LLM red teaming
Adversarially test LLM and agent systems before and after release, mapping findings to the OWASP Top 10 for LLM Applications (v2025, dated 2024-11-14). You MUST red-team against prompt injection and jailbreaks, and you SHOULD gate releases on a tracked attack-success-rate threshold.
What to attack (OWASP LLM Top 10, v2025)
Cover, at minimum, these attack classes:
| Attack class | OWASP ref | What you are probing |
|---|---|---|
| Direct prompt injection | LLM01 | User input overrides system instructions |
| Indirect prompt injection | LLM01 | Hidden instructions in retrieved docs, web pages, or tool output |
| Jailbreaks | LLM01 | Role-play, encoding, and refusal-bypass to elicit blocked behavior |
| Sensitive info disclosure | LLM02 | Training-data, secret, or PII exfiltration |
| Improper output handling | LLM05 | Model output that triggers XSS, SQLi, or command injection downstream |
| Excessive agency / tool abuse | LLM06 | Unintended tool calls, privilege escalation, destructive actions |
| System-prompt leakage | LLM07 | Extraction of the system prompt or embedded policy/secrets |
- Indirect prompt injection (poisoned RAG content, tool results, file contents) is the highest-leverage agent attack and MUST be tested explicitly, not just direct user-input injection.

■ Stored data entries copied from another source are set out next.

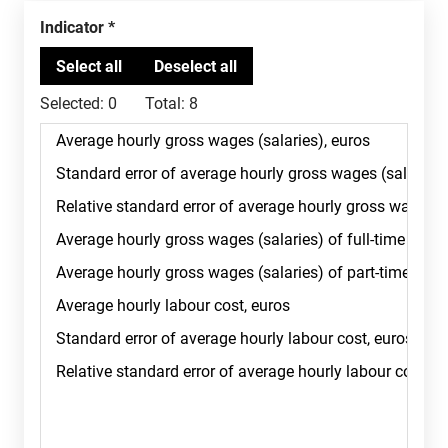
Indicator
Selected:
0
Total:
8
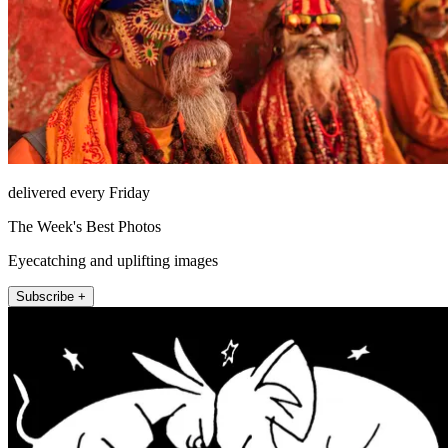
delivered every Friday
The Week's Best Photos
Eyecatching and uplifting images
Subscribe +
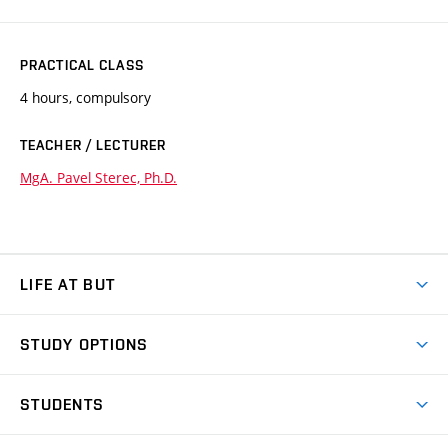
PRACTICAL CLASS
4 hours, compulsory
TEACHER / LECTURER
MgA. Pavel Sterec, Ph.D.
LIFE AT BUT
BUT Ambience
STUDY OPTIONS
Spaces
Join BUT
Dormitories
STUDENTS
Short-term studies
Refectories
Courses
Study Regulations
Going Abroad
Scholarships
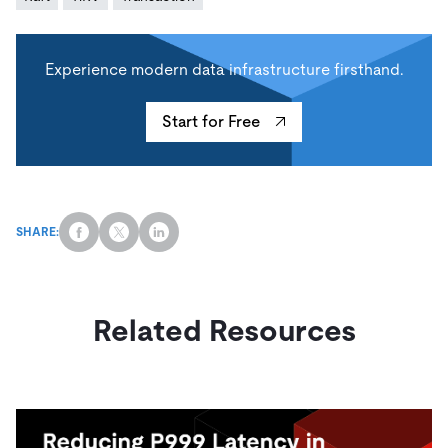
Experience modern data infrastructure firsthand.
Start for Free
SHARE:
Related Resources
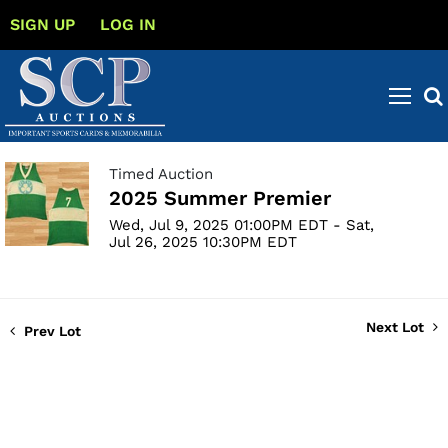
SIGN UP
LOG IN
Timed Auction
2025 Summer Premier
Wed, Jul 9, 2025 01:00PM EDT - Sat,
Jul 26, 2025 10:30PM EDT
Next Lot
Prev Lot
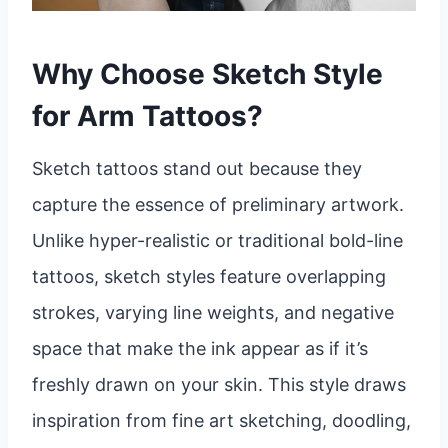
Why Choose Sketch Style
for Arm Tattoos?
Sketch tattoos stand out because they
capture the essence of preliminary artwork.
Unlike hyper-realistic or traditional bold-line
tattoos, sketch styles feature overlapping
strokes, varying line weights, and negative
space that make the ink appear as if it’s
freshly drawn on your skin. This style draws
inspiration from fine art sketching, doodling,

- Excessive agency tests MUST verify that the agent cannot exceed its least-privilege tool and permission scope, even when instructed to.
How to run it
- You MUST use a maintained, versioned attack suite (e.g., an OWASP-mapped open-source red-team framework) and MUST pin the suite version per run so results are reproducible.
- You SHOULD run automated red-team evaluations in CI on every change to prompts, tools, models, or RAG sources — these are silent regression surfaces.
- You SHOULD combine automated probes with periodic manual/expert red teaming; novel jailbreaks rarely appear first in automated corpora.
- You MUST test the deployed configuration (system prompt, guardrails, tool wiring), not the bare model — guardrails are part of the system under test.
- You SHOULD re-run the suite after every model or provider version bump; behavior and refusal boundaries shift across versions.
Release gating
- Define an attack-success rate (ASR) per attack class: fraction of adversarial prompts that achieve their objective.
- You SHOULD set an explicit ASR threshold (e.g., a hard ceiling for injection/jailbreak success) as a release gate, and MUST block release when a critical class exceeds it.
- You MUST track ASR over time and treat a regression as a release blocker, not a backlog item.
- You SHOULD record each finding with a reproducer, OWASP mapping, and severity so fixes are verifiable.
Guardrails
- Red teaming reduces but never eliminates injection risk. Treat all model output as untrusted: enforce least-privilege tools, human-in-the-loop for destructive actions, and output validation downstream (defense in depth).
- Forecast: the OWASP LLM Top 10 is revised periodically; pin to a dated revision and re-baseline your suite when a new revision lands.
- Privacy/exfiltration tests are engineering guidance, not legal advice; consult counsel for regulated-data obligations.